Title VII & VIII programs enhance the supply of the health professions workforce.

  • A network of 50 Geriatric Education Centers has trained over 500,000 health practitioners in 35 health-related disciplines to better serve the burgeoning elderly population.
  • As the largest source of federal funding for nursing education, the Nursing Workforce Development programs provided loan, scholarship, and programmatic support to 71,729 student nurses and nurses in FY 2007.

Title VII & VIII programs improve the distribution of health care providers.

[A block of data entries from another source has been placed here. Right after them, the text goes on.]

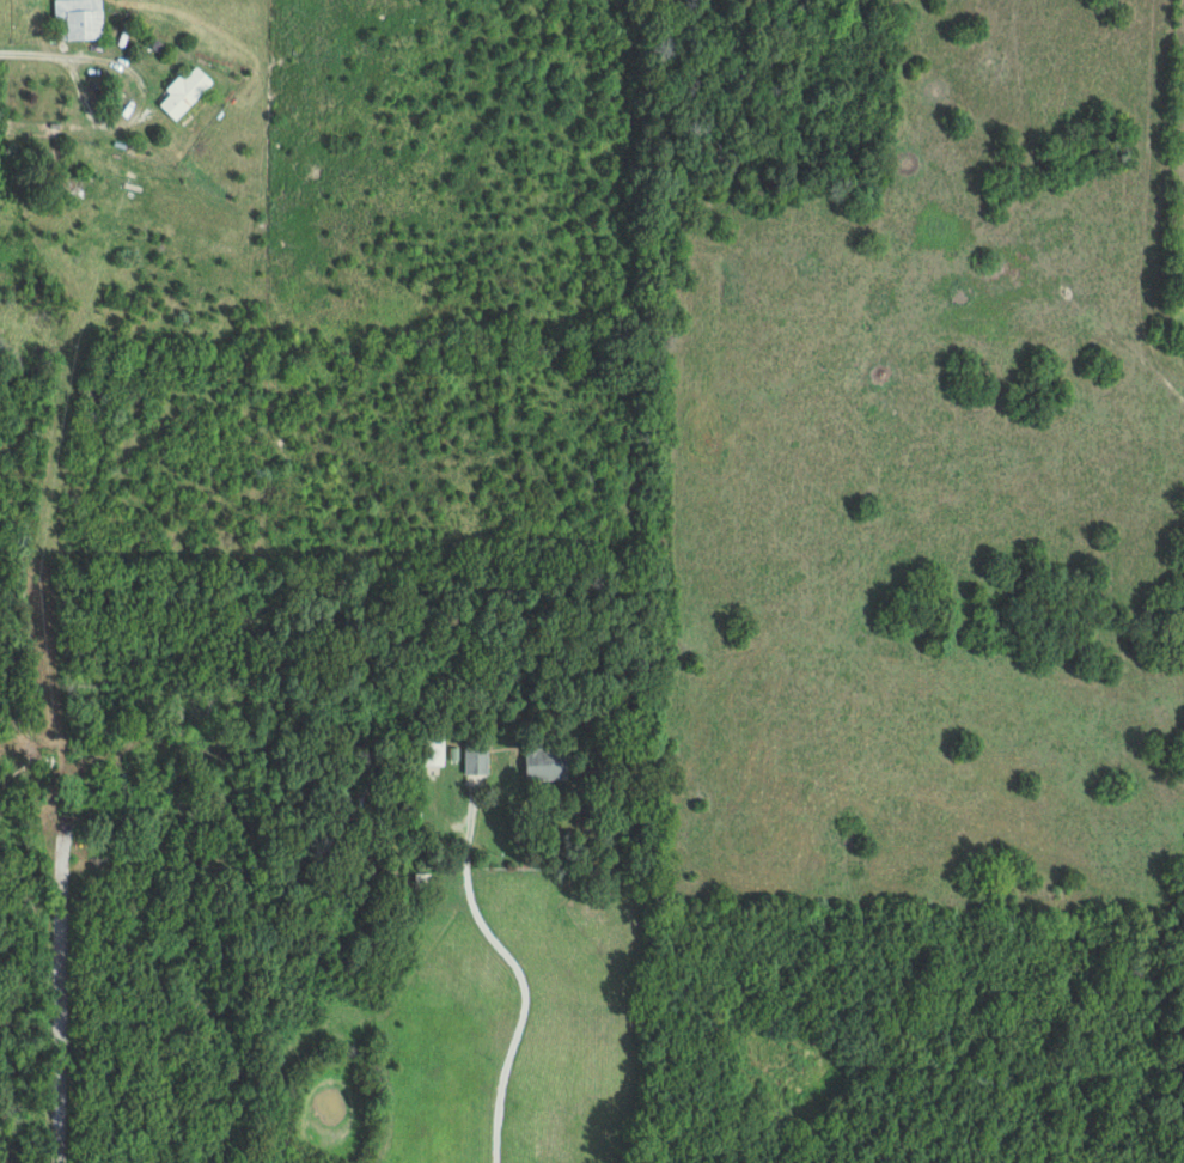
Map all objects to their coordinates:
building: (80, 19)
road: (33, 53)
building: (187, 92)
road: (133, 111)
building: (437, 752)
building: (478, 760)
building: (548, 763)
road: (66, 970)
road: (517, 997)

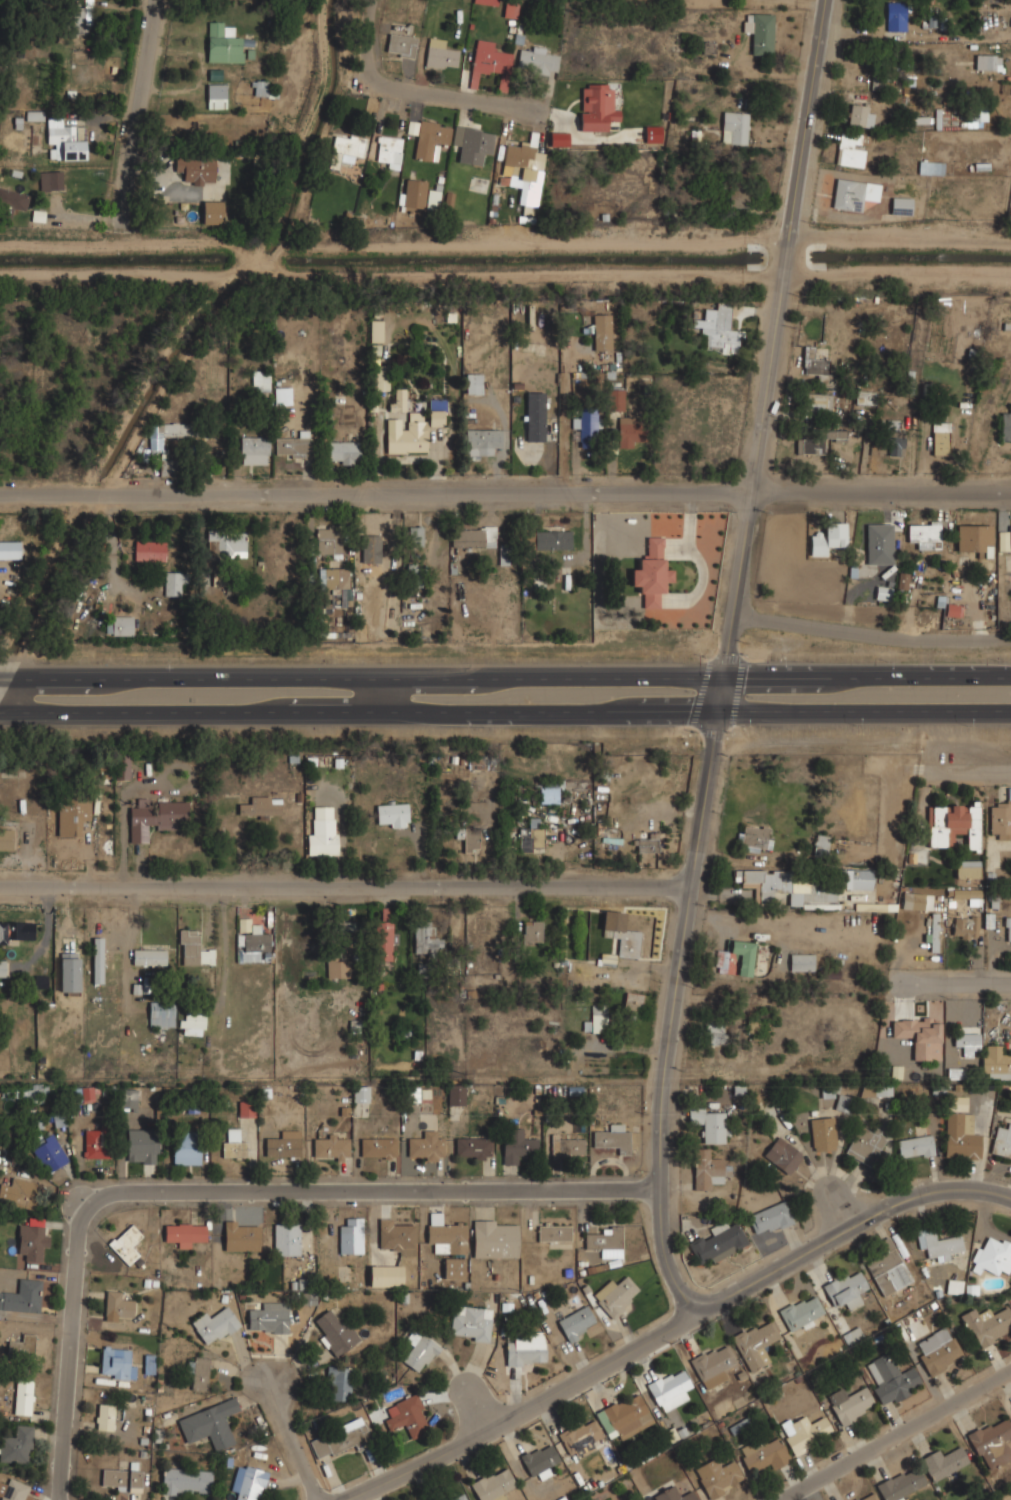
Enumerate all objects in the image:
building: (487, 1)
building: (509, 8)
building: (895, 15)
building: (79, 16)
building: (759, 31)
building: (225, 42)
building: (401, 44)
building: (440, 53)
building: (490, 58)
building: (537, 60)
building: (987, 61)
building: (260, 87)
road: (409, 90)
building: (216, 94)
building: (596, 106)
road: (142, 110)
building: (859, 114)
building: (734, 126)
building: (412, 127)
building: (79, 133)
building: (653, 134)
building: (430, 137)
building: (559, 139)
building: (62, 140)
building: (470, 141)
building: (348, 146)
building: (850, 150)
building: (389, 151)
building: (522, 165)
building: (930, 167)
building: (195, 169)
building: (51, 179)
building: (412, 192)
building: (854, 193)
building: (431, 199)
building: (10, 201)
building: (901, 205)
building: (211, 211)
road: (88, 219)
building: (376, 331)
building: (602, 331)
building: (718, 333)
building: (816, 363)
building: (260, 379)
building: (381, 381)
building: (473, 382)
building: (282, 395)
building: (866, 397)
building: (398, 399)
building: (615, 399)
building: (816, 403)
building: (437, 411)
building: (535, 416)
building: (1005, 423)
building: (585, 428)
building: (171, 431)
building: (628, 431)
building: (408, 435)
road: (567, 437)
building: (895, 437)
building: (940, 437)
building: (481, 439)
building: (814, 441)
building: (292, 446)
building: (254, 450)
building: (344, 451)
building: (166, 464)
road: (505, 494)
building: (924, 533)
building: (415, 535)
building: (473, 536)
building: (974, 536)
building: (827, 537)
building: (328, 539)
building: (551, 539)
building: (1005, 540)
building: (226, 541)
building: (879, 542)
building: (370, 548)
building: (9, 549)
building: (148, 549)
building: (651, 572)
building: (333, 578)
building: (903, 581)
building: (173, 582)
building: (883, 592)
building: (952, 610)
building: (119, 624)
road: (870, 634)
road: (722, 660)
traffic signals: (720, 674)
road: (865, 674)
road: (360, 677)
road: (9, 694)
road: (380, 695)
road: (862, 711)
road: (356, 712)
traffic signals: (713, 712)
building: (124, 768)
road: (972, 768)
building: (441, 784)
building: (549, 792)
building: (259, 806)
building: (75, 808)
building: (171, 812)
building: (392, 814)
building: (1000, 818)
building: (953, 823)
building: (137, 826)
building: (322, 832)
building: (753, 837)
building: (6, 838)
building: (471, 839)
building: (530, 839)
building: (647, 843)
building: (821, 844)
building: (967, 868)
building: (857, 878)
building: (763, 881)
road: (345, 885)
building: (819, 892)
building: (967, 894)
building: (917, 900)
building: (965, 926)
building: (1008, 928)
building: (532, 931)
building: (17, 932)
building: (933, 933)
building: (621, 935)
building: (425, 938)
building: (250, 939)
building: (384, 940)
building: (192, 948)
building: (148, 956)
building: (735, 957)
building: (97, 960)
building: (606, 960)
building: (801, 961)
building: (2, 966)
building: (336, 968)
building: (69, 971)
road: (955, 985)
building: (143, 986)
building: (632, 1000)
building: (160, 1013)
building: (596, 1020)
building: (753, 1023)
building: (191, 1024)
building: (915, 1030)
building: (715, 1031)
building: (966, 1038)
building: (995, 1061)
building: (903, 1067)
power tower: (460, 1077)
power tower: (876, 1078)
building: (876, 1090)
building: (85, 1093)
building: (360, 1093)
building: (455, 1093)
building: (127, 1100)
building: (842, 1103)
building: (245, 1107)
building: (708, 1123)
building: (822, 1132)
building: (960, 1136)
building: (613, 1137)
building: (1002, 1141)
building: (232, 1142)
building: (94, 1143)
building: (282, 1143)
building: (516, 1144)
building: (864, 1145)
building: (141, 1146)
building: (377, 1146)
building: (425, 1146)
building: (567, 1146)
building: (915, 1146)
building: (330, 1147)
building: (472, 1147)
building: (186, 1150)
building: (48, 1152)
building: (782, 1154)
building: (706, 1168)
road: (363, 1190)
building: (18, 1191)
building: (770, 1217)
building: (554, 1231)
building: (184, 1233)
building: (445, 1234)
building: (350, 1235)
building: (396, 1235)
building: (239, 1236)
building: (286, 1238)
building: (494, 1238)
building: (606, 1240)
building: (32, 1241)
building: (717, 1241)
building: (127, 1243)
building: (938, 1243)
building: (992, 1256)
building: (453, 1267)
building: (887, 1268)
building: (385, 1274)
building: (954, 1285)
building: (846, 1288)
building: (22, 1295)
building: (615, 1295)
building: (309, 1298)
building: (117, 1305)
building: (801, 1311)
building: (268, 1317)
building: (470, 1322)
building: (577, 1323)
building: (214, 1324)
building: (987, 1324)
road: (674, 1327)
building: (334, 1332)
building: (754, 1343)
building: (27, 1346)
building: (938, 1351)
building: (525, 1352)
building: (420, 1353)
building: (711, 1361)
building: (116, 1362)
road: (68, 1364)
building: (198, 1373)
building: (891, 1378)
building: (338, 1383)
building: (669, 1388)
building: (23, 1397)
building: (849, 1404)
building: (406, 1414)
building: (624, 1415)
building: (104, 1416)
building: (210, 1423)
building: (804, 1431)
building: (580, 1435)
road: (899, 1436)
building: (341, 1437)
road: (291, 1439)
building: (992, 1441)
building: (17, 1444)
building: (764, 1452)
building: (538, 1459)
building: (943, 1462)
building: (717, 1476)
building: (123, 1479)
building: (186, 1480)
building: (250, 1483)
building: (492, 1484)
building: (900, 1484)
building: (13, 1489)
building: (675, 1494)
building: (865, 1496)
building: (455, 1497)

  • A study published in the Winter 2006 issue of the Journal of Rural Health reports that up to 83 percent of family medicine residents and 80 percent of nurse practitioners who went through a program with Title VII or VIII funding chose to practice in areas with health professions shortages or medically underserved practice locations.
  • A study from the University of California, San Francisco shows that medical schools that receive primary care training dollars produce more physicians who work in CHCs and serve in the National Health Service Corps compared to schools without Title VII primary care funding.
  • In FY 2007, the Advanced Education Nursing programs supported 16,092 nurses who will practice in underserved areas.

Title VII & VIII programs increase the representation of minority and disadvantaged students in the health professions.

  • A study published in the September 2006 issue of the Journal of the American Medical Association finds that post-baccalaureate programs, which rely on Title VII among other sources of funding, are highly effective in increasing minority representation in medical school. The study concludes that enacted reductions in funding for Title VII may have negative consequences for these effective programs.
  • A review of physician assistant graduates from 1990-2006 reveals that graduates of Title VII supported programs were 59 percent more likely to be from underrepresented minority backgrounds than graduates of non-Title VII supported programs.
  • A survey of HCOP and COE program directors finds that the programs have served over 400,000 minority and disadvantaged aspiring health professionals.

HPNEC members respectfully urge support for funding of at least $550 million for the Title VII and VIII programs, an investment essential not only to the development and training of tomorrow's health care professionals but also to our nation's efforts to provide needed health care services to underserved and minority communities. We greatly appreciate the support of the Subcommittee and look forward to working with members of Congress to achieve these goals in FY 2009 and into the future.